Für Martin Harnik und den VfB Stuttgart geht es im Spiel gegen Mainz 05 um alles – und viele Vertreter von Politik und Wirtschaft drücken die Daumen, auch wenn sie selbst gar keine Fans der Roten sind Foto: dpa

Dem VfB Stuttgart droht der Gang in die Zweitklassigkeit. Egal ist das rund um die Landeshauptstadt nur wenigen. Denn der gute Ruf einer ganzen Region könnte bei einem Abstieg leiden.

Stuttgart - Fritz Kuhn steht nicht im Verdacht, als Fußballfan eine übertrieben emotionale Beziehung zum Verein für Bewegungsspiele zu pflegen. Der Stuttgarter Oberbürgermeister ist seit langer Zeit bekennender Anhänger des FC Bayern München. Und doch schließt sich das Stadtoberhaupt ausdrücklich mit ein, wenn es sagt: „Ein Abstieg des VfB wäre ein harter Schlag für alle Stuttgarterinnen und Stuttgarter.“ Selbst für solche, die nichts mit den Roten aus Bad Cannstatt verbindet. Oder die ihnen klammheimlich oder ganz offen schon lange die Pest an den Hals wünschen.

Denn ein Abstieg des VfB Stuttgart aus der ersten Liga könnte Folgen für die gesamte Region haben. Natürlich würden die 45 000 Mitglieder des größten Vereins im Land leiden, dazu die vielen Fans. Der Club selbst würde zig Millionen Euro verlieren.

Aber die Auswirkungen gehen weit darüber hinaus. 2300 Menschen sind bisher bei jedem Heimspiel in der Mercedes-Benz-Arena beschäftigt. Der Verein zahlt jährlich rund 50 Millionen Euro Steuern an den Fiskus. Diese Zahlen würden sinken. Doch noch viel mehr beschäftigt Wirtschaft und Politik ein anderer Faktor: Der Ruf einer Region, die für sich selbst in Anspruch nimmt, in vielerlei Hinsicht in der Champions League zu spielen.
- - -
Aktualisiere im Text über den drohenden Abstieg des VfB Stuttgart die Passage zwischen „Stuttgart - Fritz“ und „Millionen Euro verlieren.“ einschließlich, indem du „Oberbürgermeister“ durch „Rathauschef“ ersetzt. Gib die Passage vollständig wieder. Das Material stammt aus einer anderen Quelle als der Text.
- - -
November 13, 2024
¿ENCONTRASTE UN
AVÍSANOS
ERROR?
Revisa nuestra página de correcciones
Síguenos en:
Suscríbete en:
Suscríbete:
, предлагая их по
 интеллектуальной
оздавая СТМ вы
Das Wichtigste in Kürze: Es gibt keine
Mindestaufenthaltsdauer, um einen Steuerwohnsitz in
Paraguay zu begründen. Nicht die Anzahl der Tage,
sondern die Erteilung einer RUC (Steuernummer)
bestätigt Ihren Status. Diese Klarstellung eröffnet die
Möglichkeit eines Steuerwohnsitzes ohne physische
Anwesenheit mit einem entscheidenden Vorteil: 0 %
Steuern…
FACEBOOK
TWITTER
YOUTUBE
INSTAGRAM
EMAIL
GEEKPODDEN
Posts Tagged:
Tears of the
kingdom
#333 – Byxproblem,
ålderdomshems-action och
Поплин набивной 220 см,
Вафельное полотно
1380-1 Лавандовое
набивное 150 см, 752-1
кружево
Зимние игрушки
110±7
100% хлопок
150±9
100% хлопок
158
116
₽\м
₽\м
- - -
* LÖSUNG
Stuttgart - Fritz Kuhn steht nicht im Verdacht, als Fußballfan eine übertrieben emotionale Beziehung zum Verein für Bewegungsspiele zu pflegen. Der Stuttgarter Rathauschef ist seit langer Zeit bekennender Anhänger des FC Bayern München. Und doch schließt sich das Stadtoberhaupt ausdrücklich mit ein, wenn es sagt: „Ein Abstieg des VfB wäre ein harter Schlag für alle Stuttgarterinnen und Stuttgarter.“ Selbst für solche, die nichts mit den Roten aus Bad Cannstatt verbindet. Oder die ihnen klammheimlich oder ganz offen schon lange die Pest an den Hals wünschen.

Denn ein Abstieg des VfB Stuttgart aus der ersten Liga könnte Folgen für die gesamte Region haben. Natürlich würden die 45 000 Mitglieder des größten Vereins im Land leiden, dazu die vielen Fans. Der Club selbst würde zig Millionen Euro verlieren.